Upon returning to school, Harry becomes aware that Dumbledore has plans for him which involve Slughorn, and on enrolling in his class, he comes across a mysterious textbook belonging to someone who calls themselves the Half Blood Prince. Meanwhile, teacher Severus Snape (Alan Rickman) has been tasked by sisters Narcissa Malfoy (Helen McCrory) and Bellatrix LeStrange (Helena Bonham Carter) with helping Harry's enemy, Draco Malfoy (Tom Felton) carry out a deed on behalf of Voldemort, the villain of the series. Double-meanwhile, Harry and his friends are more and more becoming slaves to their hormones and teen romance. It should be noted that Alan Rickman and Helena Bonham Carter typically bring anything they're in up a level; that's no different here.

The main complaint from fans of the books seems to be that the Harry Potter films diverge too much from the novels. The thing is, novels and films are different beasts. The most faithful of the films - the first two - are by far the worst. So, once again, Half Blood Prince takes many liberties, often at its own betterment. We still have a very long film, clocking in at two-and-a-half hours, but it zips along, not bogged down by minuscule details. The subplots have varying levels of success: Ron's romance with the smitten Lavender Brown (Jessica Cave) wins the most laughs; also funny is Luna Lovegood (Evanna Lynch), although she isn't given a huge amount to do. Harry's relationship with Ginny doesn't fare as well; Harry goes through very little inner torment here and doesn't move forward as a character, while Ginny isn't a character at all, so much as a pile of molecules that needs to smile more. Or exude any emotion; it doesn't matter which one. Whether this is the fault of Rowling's source material, Steve Kloves' adaptation or the lack of charisma Bonnie Wright has as an actress is hard to say; it's an even mix of all three. The result is that the film's central romance falls flatter that Wright's acting.

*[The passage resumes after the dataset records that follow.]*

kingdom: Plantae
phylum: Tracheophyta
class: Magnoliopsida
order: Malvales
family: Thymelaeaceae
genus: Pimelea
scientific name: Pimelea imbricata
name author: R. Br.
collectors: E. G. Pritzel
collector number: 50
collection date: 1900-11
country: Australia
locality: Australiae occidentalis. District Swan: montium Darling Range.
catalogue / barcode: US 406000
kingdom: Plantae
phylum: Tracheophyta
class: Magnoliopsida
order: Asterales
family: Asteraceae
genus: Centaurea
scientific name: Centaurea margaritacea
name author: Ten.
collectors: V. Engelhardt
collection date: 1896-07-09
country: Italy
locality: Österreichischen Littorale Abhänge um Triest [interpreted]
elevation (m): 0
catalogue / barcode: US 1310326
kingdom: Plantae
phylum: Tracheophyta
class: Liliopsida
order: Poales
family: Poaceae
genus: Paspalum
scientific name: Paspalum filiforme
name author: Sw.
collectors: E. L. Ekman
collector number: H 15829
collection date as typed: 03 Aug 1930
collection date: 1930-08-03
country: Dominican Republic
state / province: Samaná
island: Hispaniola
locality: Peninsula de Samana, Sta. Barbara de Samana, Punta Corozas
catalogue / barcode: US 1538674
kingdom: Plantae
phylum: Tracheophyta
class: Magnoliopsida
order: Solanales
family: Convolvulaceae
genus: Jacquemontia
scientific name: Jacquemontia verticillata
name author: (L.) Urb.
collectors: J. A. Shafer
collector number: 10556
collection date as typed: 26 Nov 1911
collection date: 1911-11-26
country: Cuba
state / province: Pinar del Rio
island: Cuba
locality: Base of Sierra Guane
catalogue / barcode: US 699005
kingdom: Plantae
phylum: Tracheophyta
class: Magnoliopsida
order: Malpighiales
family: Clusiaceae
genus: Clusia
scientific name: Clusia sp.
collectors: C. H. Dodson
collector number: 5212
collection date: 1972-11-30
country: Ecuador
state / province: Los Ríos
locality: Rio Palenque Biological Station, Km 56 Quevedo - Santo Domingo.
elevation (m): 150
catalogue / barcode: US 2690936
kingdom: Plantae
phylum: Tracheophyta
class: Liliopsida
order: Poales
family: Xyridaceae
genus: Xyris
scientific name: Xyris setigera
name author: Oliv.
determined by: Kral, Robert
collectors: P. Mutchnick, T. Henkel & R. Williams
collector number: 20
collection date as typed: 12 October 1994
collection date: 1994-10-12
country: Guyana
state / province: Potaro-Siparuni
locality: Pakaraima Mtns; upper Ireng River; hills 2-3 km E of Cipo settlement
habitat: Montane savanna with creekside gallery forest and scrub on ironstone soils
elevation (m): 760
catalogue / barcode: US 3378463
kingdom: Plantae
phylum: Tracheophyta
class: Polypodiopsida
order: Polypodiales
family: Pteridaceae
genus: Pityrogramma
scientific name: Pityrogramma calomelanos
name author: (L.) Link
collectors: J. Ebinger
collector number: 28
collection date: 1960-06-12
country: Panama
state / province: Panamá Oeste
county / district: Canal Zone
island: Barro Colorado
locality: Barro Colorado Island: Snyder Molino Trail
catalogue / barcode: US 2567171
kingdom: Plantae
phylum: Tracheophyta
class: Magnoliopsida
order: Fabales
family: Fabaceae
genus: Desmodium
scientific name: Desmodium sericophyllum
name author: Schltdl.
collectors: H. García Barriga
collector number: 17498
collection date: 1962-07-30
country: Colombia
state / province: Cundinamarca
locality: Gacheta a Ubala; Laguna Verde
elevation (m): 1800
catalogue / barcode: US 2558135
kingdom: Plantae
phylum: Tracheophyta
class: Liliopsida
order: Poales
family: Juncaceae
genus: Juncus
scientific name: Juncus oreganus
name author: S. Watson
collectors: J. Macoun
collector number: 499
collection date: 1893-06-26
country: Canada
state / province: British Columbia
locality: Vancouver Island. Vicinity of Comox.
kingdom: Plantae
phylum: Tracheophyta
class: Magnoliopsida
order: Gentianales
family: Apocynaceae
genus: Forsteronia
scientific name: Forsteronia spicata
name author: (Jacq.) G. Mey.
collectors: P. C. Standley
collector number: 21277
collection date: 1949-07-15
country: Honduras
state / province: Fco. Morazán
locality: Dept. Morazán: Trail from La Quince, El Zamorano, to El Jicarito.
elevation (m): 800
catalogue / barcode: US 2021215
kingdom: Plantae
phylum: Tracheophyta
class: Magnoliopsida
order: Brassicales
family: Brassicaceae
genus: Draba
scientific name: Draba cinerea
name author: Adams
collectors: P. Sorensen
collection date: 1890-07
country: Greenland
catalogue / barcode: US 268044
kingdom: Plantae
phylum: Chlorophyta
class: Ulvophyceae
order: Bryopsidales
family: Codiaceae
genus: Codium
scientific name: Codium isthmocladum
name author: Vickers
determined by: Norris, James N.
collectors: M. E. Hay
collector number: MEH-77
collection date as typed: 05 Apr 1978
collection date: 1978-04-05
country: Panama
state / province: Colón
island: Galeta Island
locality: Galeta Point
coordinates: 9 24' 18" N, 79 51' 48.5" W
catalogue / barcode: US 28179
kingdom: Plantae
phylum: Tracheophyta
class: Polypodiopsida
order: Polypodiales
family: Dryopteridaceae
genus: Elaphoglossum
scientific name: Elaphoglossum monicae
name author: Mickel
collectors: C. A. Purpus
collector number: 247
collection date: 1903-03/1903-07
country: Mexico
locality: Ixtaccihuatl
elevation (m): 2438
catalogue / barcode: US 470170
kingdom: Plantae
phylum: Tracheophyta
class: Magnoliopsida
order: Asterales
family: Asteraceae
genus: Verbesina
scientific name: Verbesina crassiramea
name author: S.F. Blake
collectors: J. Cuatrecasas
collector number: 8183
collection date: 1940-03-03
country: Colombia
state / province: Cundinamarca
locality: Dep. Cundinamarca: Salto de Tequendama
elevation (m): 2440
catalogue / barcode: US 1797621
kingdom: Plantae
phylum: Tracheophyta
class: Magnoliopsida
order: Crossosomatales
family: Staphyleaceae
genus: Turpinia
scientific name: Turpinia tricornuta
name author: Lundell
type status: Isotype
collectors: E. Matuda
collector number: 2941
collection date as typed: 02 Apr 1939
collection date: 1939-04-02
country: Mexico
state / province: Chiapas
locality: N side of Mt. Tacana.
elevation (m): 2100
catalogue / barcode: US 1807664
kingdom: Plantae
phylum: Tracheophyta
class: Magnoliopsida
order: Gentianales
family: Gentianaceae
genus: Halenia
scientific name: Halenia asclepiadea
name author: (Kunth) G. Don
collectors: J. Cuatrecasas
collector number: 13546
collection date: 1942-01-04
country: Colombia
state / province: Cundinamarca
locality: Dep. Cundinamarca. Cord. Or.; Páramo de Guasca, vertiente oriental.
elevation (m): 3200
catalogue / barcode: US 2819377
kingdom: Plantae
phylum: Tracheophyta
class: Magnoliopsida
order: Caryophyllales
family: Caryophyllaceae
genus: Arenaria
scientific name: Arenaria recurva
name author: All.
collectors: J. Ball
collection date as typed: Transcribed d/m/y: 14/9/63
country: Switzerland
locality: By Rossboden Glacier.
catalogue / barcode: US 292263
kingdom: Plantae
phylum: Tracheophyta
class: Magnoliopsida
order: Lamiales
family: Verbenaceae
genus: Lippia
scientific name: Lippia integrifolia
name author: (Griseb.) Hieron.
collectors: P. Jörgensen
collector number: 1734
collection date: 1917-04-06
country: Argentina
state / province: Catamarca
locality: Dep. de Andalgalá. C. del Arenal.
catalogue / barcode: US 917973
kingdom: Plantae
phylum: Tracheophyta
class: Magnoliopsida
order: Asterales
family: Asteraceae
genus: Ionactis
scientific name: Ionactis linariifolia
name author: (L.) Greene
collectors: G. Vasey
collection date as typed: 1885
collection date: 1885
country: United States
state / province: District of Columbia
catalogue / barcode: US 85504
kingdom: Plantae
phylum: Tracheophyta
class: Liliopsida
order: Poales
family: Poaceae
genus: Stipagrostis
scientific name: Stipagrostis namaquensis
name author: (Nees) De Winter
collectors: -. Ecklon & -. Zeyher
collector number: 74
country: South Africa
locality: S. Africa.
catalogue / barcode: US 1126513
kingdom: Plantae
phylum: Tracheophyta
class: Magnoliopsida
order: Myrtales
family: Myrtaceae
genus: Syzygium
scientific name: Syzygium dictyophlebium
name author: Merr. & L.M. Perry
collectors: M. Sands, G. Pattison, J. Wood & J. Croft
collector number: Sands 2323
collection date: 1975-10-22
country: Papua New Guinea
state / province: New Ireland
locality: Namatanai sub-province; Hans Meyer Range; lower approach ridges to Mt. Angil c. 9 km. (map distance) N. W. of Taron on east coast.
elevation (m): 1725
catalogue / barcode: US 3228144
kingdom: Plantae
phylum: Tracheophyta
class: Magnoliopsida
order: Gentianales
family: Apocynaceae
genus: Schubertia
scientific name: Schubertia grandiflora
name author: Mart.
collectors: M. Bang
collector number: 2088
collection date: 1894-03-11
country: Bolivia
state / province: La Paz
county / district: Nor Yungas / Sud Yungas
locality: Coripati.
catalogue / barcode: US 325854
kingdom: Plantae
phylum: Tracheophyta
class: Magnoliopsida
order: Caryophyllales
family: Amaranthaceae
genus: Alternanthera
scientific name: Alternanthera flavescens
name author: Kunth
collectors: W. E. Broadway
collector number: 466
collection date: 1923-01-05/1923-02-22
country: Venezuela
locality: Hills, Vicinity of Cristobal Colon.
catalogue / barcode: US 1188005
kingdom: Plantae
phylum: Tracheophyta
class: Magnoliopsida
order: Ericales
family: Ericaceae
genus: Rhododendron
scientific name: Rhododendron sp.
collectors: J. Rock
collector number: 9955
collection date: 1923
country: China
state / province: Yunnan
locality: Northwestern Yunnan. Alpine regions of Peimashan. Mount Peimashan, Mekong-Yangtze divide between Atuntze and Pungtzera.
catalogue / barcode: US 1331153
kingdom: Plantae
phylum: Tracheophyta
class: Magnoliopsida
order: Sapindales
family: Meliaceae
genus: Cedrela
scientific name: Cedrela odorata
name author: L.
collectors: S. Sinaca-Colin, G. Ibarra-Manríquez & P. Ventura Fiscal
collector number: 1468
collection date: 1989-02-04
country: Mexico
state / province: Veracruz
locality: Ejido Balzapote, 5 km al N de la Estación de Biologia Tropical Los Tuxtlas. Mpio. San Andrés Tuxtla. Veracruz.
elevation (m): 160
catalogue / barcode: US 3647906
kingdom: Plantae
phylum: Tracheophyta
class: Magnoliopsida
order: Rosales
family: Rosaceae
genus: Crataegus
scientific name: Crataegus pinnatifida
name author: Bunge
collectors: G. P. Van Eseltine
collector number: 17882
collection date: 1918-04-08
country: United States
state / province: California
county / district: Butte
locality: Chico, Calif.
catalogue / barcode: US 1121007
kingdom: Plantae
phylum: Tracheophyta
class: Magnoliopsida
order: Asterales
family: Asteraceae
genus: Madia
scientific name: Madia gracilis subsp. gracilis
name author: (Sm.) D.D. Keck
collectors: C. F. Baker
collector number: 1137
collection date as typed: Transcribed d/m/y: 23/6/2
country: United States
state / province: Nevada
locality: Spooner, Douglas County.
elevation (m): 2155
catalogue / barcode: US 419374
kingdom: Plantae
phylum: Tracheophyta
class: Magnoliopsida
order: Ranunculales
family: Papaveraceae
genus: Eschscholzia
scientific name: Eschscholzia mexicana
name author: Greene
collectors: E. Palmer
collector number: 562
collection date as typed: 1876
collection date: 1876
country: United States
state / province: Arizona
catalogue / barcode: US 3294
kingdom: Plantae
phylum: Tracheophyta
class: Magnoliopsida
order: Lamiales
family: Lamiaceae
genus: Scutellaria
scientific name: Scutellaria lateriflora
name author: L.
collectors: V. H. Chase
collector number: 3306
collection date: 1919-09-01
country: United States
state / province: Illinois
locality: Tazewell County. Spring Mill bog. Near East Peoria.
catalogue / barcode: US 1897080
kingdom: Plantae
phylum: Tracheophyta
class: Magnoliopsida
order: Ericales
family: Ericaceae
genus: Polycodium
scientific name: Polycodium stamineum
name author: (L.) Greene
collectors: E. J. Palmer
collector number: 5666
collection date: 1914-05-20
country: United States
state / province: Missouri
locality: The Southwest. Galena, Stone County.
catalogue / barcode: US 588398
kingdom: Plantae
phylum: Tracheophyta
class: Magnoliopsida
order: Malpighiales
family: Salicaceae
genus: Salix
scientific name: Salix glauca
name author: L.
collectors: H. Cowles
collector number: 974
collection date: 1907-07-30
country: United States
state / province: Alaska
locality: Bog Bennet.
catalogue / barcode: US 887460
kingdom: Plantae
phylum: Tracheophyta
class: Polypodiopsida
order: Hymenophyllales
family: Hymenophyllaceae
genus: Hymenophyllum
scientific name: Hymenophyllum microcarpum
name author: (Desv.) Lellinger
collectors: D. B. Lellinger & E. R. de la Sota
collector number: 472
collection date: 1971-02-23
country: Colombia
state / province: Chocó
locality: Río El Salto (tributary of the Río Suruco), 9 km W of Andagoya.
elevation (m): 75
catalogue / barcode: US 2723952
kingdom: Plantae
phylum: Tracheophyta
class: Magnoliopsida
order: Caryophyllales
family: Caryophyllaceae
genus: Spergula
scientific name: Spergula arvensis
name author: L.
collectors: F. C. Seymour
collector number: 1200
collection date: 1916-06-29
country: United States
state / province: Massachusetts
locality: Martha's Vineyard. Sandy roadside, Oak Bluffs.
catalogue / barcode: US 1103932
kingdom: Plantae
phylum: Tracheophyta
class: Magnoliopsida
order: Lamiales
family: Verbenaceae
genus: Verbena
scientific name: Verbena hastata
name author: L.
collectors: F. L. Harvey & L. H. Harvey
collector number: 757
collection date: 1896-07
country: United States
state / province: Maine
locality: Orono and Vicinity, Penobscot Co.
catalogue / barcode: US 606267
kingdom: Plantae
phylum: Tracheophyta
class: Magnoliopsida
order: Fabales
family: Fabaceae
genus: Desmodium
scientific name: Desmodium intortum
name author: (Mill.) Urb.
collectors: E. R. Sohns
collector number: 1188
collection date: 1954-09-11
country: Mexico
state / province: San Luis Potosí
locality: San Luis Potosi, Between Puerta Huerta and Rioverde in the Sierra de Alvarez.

The two central plotline have similar variance in their success. The questions raised and answered by Harry's Slughorn mission offer some intrigue; the mystery of the Half Blood Prince, none at all. Draco's torment at his would have been more interesting if more centralised; their backgrounding removes much impact. Draco goes through much more than Harry in the film, so more screen time, perhaps at the expense of the mystery that surrounds him, would have served the film better. The biggest issue, however, is how anticlimactic it all is. While devotion to the novel would have been its downfall, the film excises the final battle of the novel, leaving the film without a final action sequence or, well, a climax.

This is symptomatic of the entire film. We're almost at the end of the series, so the movie is all build-up with little payoff. What remains feels more like an episode of the continuing Harry Potter serial rather than a film in its own right. It's a shame it couldn't have been both. It's an entertaining enough episode, to be sure, but in the end, not a memorable one.

6/10

Take that, innocent child actors!

Then after the film I had a go at a guy who came up to us and complained that the film was too different from the book. It was fun; he'll be released from hopsital in the next couple of days.